I don’t remember if I wrote anything on the board. It didn’t really matter, though, because I still got what I needed.
Beth facilitated my first session on Google Apps for Education. At first, I was super distracted because of the room. I had never seen trapezoid desks before and I wanted them. I probably took twenty pictures of those desks and all the different arrangements before I realized what Beth was saying: People could type on the same file at the same time! I was, as the kids say, shook. I am not exaggerating when I tell you it changed my life. My brain immediately went crazy with the classroom collaboration possibilities. I am told I walked into my librarian’s office (That’s Kris Burd. I like to think we mutually enable each other.) the next Monday with some kind of crazy fire in my eyes and said, “We’re doing this.” We did it and four years later, Tomlinson has taken G Suite for Education (new name, same awesomeness) and run away with it. My EdCamp experience touched thousands of students from just one session.
(There’s this whole other story where I became a Google Certified Trainer and got networked with an international group of fellow nerds, but it’s boring. The important part takeaway is EdCamp -> International Personalized Learning Network.)
I remember learning how to make a QR code and how to attach it to an audio file (RIP Audioboo). I think that was also where I was introduced to Claudia Swisher and Jason Stephenson in “Reading for Pleasure” and used TodaysMeet, the backchannel tool, for the first time. I remember an intense discussion on how to retain our veteran teachers. Most importantly, I remember leaving with a To-Do List and the determination to cross off every single thing on it. I was energized and refreshed in that way teachers need or they burn out.
It was MAGICAL, I tell you. Was every session a hit for me? No, but as I became comfortable enough to walk out of the misses, it didn’t matter. I got what I needed. Did every session have someone that influenced me so much we became besties? No, but there were people that now I feel comfortable reaching out to for advice and feedback when I need it. (Poor Jun Kim , Director of Technology for Moore Public Schools, was the recipient of several of desperate cries for help.) Eventually, when I learned about #oklaed after the second EdcampOKC (I was not in the room where it happened), my PLN did become part of my daily life. Not to be too sentimental, but I met educators who would become some of my favorite people, real friends I could call, text, or hold whole conversations with in Bitmoji. They not only provide insight because they know how schools work, but do so from a distance that keeps our discussions from degenerating into mere whine fests. (Although, sometimes, there is wine.)

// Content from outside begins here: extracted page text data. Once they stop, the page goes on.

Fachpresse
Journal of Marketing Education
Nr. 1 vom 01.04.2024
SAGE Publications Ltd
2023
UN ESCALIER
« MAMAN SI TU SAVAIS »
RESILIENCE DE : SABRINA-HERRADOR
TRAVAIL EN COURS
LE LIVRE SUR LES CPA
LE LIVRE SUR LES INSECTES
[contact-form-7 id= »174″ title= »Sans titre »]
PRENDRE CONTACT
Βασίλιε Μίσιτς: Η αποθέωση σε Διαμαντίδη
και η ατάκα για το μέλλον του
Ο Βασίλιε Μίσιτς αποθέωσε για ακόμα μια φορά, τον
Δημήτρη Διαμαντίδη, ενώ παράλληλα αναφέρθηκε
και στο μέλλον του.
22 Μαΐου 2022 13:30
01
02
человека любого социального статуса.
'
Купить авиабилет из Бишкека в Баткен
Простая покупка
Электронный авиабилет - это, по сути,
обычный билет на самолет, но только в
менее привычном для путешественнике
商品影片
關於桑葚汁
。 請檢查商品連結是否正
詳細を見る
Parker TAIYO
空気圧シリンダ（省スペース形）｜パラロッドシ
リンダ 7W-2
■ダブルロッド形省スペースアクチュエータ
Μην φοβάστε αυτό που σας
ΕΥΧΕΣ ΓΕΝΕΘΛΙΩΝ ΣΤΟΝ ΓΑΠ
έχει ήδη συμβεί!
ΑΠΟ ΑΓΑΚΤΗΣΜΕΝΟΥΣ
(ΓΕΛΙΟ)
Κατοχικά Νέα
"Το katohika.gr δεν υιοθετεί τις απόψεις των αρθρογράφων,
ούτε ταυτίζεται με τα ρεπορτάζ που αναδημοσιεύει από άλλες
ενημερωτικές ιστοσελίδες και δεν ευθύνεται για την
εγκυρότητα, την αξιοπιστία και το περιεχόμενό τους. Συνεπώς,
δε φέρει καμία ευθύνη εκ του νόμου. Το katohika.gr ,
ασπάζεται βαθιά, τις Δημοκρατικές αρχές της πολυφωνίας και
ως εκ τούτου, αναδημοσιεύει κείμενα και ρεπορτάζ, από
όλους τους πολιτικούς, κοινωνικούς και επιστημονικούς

I joined the organizer team for EdcampOKC 2015 and my PLN has only gotten better. The organizer team is a diverse group of educators from all over the state even though the event is in Oklahoma City. Seriously, I was in Lawton. Erin Barnes is in Sapulpa, Kevin Hime and Anne Beck represented Clinton, and Tammy Parks lives in Howe. I would probably not know them without EdCamp. Now, some of us only see each other at the actual camp but others, I see more times outside of the state of Oklahoma. Even when some of us move across the state, it doesn’t matter because we’re still connected.
— Wesley Fryer (@wfryer) February 22, 2017
As an Oklahoma teacher, I deeply feel we need to be connected to other educators. We especially need to be around people who know the mission, who realize the kids are the mission, and do the work despite all the crap we are fighting (I’m looking at you, Oklahoma legislators). Whether it’s new ideas, a kick to the butt, or a morale boost, EdCamp gives me what I need. This is why I love EdCamp: it isn’t about the prizes, it’s about the connections and conversations* EdCamp makes possible.
I hope to see you there.
*riffing off Anne Beck here who said, “[Edcamp] is not about products, it’s about conversations.”